C’est ainsi au point de réunion entre nos deux formations, la restauration du patrimoine pour Anna (OPRP) et l’éco-construction pour Elouan (OPEC) que naît le projet Terres d’Argiles. Tous les deux passionnés par la mise en oeuvre des matériaux anciens, Elouan travaille le bois, Anna principalement la pierre, nous nous retrouvons donc autour du matériau terre, fascinant de par ses possibilités constructives, de confort d’habitat (thermique et hygrométrique) mais surtout pour sa pertinence écologique lors- qu’il est travaillé cru (extraction sur place, peu de transformation, recyclage infini...).
C’est également parce que la terre est encore souvent considérée comme un matériau impropre, pauvre, contrairement à la pierre et au bois considérés comme nobles que celui-ci nous tient particulièrement à cœur.

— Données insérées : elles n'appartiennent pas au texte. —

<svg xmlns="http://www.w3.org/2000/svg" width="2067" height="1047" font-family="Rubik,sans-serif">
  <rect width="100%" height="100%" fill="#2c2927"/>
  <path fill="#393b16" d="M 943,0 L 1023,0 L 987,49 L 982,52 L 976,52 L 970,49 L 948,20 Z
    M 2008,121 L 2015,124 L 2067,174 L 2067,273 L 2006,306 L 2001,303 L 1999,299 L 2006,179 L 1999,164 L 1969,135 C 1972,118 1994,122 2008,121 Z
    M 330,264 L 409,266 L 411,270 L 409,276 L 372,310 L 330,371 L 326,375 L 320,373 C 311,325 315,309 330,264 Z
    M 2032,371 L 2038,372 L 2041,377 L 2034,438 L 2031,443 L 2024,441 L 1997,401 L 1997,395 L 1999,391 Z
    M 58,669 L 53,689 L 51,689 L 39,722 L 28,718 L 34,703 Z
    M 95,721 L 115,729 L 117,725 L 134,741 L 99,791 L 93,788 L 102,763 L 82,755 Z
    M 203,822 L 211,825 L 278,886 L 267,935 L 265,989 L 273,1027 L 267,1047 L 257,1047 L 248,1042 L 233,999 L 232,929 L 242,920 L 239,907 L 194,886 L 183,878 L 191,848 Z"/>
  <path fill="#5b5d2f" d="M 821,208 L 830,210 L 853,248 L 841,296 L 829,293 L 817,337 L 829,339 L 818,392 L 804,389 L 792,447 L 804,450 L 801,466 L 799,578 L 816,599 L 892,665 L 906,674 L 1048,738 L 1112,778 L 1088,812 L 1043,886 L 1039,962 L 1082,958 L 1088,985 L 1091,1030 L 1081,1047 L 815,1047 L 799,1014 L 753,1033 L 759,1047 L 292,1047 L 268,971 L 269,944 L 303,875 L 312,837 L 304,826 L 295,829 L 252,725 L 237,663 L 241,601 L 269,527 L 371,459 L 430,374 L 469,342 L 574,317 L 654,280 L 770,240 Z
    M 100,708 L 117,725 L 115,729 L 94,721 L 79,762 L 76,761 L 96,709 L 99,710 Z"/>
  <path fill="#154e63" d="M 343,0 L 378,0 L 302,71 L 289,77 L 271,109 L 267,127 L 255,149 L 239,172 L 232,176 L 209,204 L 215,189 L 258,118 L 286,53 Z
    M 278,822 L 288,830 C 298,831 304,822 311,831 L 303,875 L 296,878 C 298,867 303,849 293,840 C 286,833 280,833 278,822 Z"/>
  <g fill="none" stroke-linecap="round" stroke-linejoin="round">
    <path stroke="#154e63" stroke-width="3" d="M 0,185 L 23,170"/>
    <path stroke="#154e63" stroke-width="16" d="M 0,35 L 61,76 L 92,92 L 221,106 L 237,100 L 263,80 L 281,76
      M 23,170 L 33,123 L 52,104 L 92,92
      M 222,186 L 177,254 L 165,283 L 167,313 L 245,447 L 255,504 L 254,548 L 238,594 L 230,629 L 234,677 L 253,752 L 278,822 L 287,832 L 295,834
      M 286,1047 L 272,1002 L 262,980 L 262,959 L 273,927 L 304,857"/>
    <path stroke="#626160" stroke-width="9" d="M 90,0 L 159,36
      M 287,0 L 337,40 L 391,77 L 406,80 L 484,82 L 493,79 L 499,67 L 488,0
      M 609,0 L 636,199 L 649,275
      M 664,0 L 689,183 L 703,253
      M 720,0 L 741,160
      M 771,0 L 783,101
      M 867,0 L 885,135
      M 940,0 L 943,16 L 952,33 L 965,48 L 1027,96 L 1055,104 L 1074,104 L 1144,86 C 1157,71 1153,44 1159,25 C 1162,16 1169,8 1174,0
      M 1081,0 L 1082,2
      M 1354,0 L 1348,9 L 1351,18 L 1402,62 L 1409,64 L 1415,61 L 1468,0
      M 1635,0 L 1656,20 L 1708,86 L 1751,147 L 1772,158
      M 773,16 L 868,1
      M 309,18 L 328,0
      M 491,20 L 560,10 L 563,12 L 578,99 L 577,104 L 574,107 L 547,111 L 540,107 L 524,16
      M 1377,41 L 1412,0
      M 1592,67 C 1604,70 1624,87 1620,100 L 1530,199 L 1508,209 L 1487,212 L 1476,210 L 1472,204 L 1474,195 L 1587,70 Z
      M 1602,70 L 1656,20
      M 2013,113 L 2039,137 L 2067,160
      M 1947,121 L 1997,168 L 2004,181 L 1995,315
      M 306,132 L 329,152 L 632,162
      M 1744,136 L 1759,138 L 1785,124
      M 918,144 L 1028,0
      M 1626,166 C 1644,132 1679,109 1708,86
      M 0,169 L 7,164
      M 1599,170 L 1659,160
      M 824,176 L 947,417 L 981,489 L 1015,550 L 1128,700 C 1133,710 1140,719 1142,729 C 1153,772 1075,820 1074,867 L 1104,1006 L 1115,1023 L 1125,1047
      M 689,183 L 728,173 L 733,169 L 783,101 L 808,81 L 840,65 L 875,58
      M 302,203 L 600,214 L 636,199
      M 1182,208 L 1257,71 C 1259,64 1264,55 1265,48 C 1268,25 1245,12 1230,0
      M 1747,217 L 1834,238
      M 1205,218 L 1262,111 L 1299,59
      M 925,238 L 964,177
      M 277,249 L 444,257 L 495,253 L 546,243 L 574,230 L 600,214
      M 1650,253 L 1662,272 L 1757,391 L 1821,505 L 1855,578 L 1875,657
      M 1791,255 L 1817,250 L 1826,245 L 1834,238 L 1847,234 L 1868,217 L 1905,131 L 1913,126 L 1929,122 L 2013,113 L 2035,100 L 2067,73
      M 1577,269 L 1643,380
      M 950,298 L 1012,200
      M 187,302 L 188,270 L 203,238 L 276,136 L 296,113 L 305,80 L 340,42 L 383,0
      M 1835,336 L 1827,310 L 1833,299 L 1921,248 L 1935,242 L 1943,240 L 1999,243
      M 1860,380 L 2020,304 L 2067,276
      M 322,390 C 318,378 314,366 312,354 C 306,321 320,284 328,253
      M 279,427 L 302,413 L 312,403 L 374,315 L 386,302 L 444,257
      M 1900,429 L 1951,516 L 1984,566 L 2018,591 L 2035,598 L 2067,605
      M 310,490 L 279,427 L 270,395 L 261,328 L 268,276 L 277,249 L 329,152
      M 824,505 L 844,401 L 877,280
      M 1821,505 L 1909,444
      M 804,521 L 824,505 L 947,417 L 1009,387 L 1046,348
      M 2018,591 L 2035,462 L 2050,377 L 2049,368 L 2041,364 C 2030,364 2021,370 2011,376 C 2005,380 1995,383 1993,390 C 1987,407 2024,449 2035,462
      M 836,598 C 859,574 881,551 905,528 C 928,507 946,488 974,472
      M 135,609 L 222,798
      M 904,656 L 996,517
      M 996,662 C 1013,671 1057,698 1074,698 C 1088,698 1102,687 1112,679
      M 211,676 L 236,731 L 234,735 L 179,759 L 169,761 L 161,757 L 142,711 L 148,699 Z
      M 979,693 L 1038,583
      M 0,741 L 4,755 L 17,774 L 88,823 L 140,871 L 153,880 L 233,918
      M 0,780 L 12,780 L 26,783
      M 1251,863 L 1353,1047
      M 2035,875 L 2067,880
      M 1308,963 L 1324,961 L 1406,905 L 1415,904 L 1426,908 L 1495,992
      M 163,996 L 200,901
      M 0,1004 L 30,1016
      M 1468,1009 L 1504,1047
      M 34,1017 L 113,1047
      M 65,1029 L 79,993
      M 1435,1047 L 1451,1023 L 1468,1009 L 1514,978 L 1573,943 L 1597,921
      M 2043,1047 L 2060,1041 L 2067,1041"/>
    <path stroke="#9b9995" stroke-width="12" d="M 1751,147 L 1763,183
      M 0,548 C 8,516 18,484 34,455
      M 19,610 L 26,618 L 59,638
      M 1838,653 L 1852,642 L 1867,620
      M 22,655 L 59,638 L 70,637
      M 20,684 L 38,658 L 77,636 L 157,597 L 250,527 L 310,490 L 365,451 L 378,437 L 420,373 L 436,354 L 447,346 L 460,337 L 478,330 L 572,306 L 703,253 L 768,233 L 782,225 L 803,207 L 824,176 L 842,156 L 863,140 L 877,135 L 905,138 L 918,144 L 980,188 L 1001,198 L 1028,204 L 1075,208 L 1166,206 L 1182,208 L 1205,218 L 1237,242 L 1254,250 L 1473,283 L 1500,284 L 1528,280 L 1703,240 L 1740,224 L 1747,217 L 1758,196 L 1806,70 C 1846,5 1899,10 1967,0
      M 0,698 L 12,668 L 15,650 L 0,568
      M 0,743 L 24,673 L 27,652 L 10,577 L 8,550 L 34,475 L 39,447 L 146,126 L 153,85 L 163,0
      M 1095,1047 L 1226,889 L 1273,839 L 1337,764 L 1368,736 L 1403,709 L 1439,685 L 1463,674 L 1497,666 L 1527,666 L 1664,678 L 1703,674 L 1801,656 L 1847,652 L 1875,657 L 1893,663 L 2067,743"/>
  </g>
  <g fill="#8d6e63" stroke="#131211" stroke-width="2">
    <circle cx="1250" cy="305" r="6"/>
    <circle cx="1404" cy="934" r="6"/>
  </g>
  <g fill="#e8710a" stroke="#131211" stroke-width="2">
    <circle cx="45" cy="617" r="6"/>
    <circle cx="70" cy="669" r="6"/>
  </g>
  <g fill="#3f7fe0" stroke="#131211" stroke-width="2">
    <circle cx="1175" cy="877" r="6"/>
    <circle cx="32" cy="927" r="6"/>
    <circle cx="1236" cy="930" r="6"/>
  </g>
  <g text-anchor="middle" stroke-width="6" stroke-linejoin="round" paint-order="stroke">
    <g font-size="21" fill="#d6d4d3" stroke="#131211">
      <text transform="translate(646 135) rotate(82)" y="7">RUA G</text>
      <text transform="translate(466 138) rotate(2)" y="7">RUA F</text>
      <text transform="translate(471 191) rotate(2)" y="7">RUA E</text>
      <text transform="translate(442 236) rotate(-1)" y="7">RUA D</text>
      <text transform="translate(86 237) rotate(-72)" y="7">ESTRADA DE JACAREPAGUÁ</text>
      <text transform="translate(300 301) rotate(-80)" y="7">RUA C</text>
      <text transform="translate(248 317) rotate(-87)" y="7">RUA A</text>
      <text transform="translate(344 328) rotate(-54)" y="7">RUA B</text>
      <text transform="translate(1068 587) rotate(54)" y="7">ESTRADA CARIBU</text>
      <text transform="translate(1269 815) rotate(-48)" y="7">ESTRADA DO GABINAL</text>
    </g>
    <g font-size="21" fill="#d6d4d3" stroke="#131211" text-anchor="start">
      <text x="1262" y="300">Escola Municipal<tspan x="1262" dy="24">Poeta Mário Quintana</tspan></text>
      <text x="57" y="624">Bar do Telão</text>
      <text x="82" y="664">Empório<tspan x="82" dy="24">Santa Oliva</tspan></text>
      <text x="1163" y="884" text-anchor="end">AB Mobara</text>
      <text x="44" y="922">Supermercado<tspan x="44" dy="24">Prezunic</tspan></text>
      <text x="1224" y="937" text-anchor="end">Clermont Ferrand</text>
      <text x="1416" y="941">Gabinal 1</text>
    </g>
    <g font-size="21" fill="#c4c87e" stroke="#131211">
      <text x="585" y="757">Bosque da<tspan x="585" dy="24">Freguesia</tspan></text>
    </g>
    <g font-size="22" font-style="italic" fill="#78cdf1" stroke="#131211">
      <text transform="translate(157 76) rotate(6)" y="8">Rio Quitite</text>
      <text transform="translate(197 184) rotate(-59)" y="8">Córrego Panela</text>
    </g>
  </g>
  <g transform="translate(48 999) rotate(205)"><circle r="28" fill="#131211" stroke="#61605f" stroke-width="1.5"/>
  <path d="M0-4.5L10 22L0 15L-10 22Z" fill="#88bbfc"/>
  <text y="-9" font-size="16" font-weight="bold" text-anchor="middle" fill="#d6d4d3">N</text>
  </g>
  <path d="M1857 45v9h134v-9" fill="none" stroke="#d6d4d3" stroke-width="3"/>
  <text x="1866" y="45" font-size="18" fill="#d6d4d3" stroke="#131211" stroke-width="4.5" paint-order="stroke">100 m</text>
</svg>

Les différentes techniques constructives en terre crue sont assez bien connues et documentées en France par les professionnels du bâti ancien et de l’éco-construction. On connaît également beaucoup d’exemples en Afrique subsaharienne, en Afrique de l’ouest, en Amérique du sud ou encore dans les pays du Golfe comme au Yemen où l’exemple des gratte-ciel en terre millénaires de Shibam sont des modèles incontournables de l’architecture en terre crue dans le monde. Pourtant nous avons réalisé que notre connaissance personnelle des constructions en terre crue en Europe était quasiment inexistante à l’exception de quelques projets comme cob’bauge par exemple.
réaliser un voyage en Europe pour découvrir, se former et documenter les techniques constructives de la terre crue
Partis de ce constat, l’idée de réaliser un voyage en Europe pour découvrir, se former et documenter les techniques constructives de la terre crue dans ses différentes régions a commencé à grandir en nous. Nous avons alors entrepris de dresser un état de l’art sur ce sujet et nous sommes constitués une bibliographie dont les sources principales sont trois ouvrages complémentaires, Terra incognita (découvrir et préserver) ainsi que Terra Europae datant respectivement de 2008 et 2013, initiés par Craterre et l’Ecole d’Avignon en partenariat avec des universités européennes. Une cartographie des différentes techniques constructives a notamment été réalisée sur laquelle nous nous basons pour programmer notre itinéraire.
Nous nous sommes également intéressés aux différents prix décernés à la promotion de l’architecture en terre crue contemporaine comme Terra Fibra ou les Terra Awards. Ils nous ont permis de constater la forte prédominance du pisé dans le paysage architectural de la terre crue
contemporaine, ainsi que des adobes. En effet, le torchis et la bauge, étant les deux techniques essentiellement présentes dans le patrimoine en terre crue breton, semblent invisibilisés dans l’architecture contemporaine en terre crue au profit du pisé et des adobes.
Nous souhaitons donc par le projet terres d’argiles, nous concentrer sur les techniques locales de construction bretonne, la bauge et le torchis et d’en apprendre plus sur la diversité de mise en œuvre de ces techniques dans le reste de l’Europe.
L’objectif de ce projet sera donc une actualisation des données récoltées dans Terra Europae mais également une approche plus concrète, centrée sur l’artisanat et les savoir-faire techniques autour du chantier.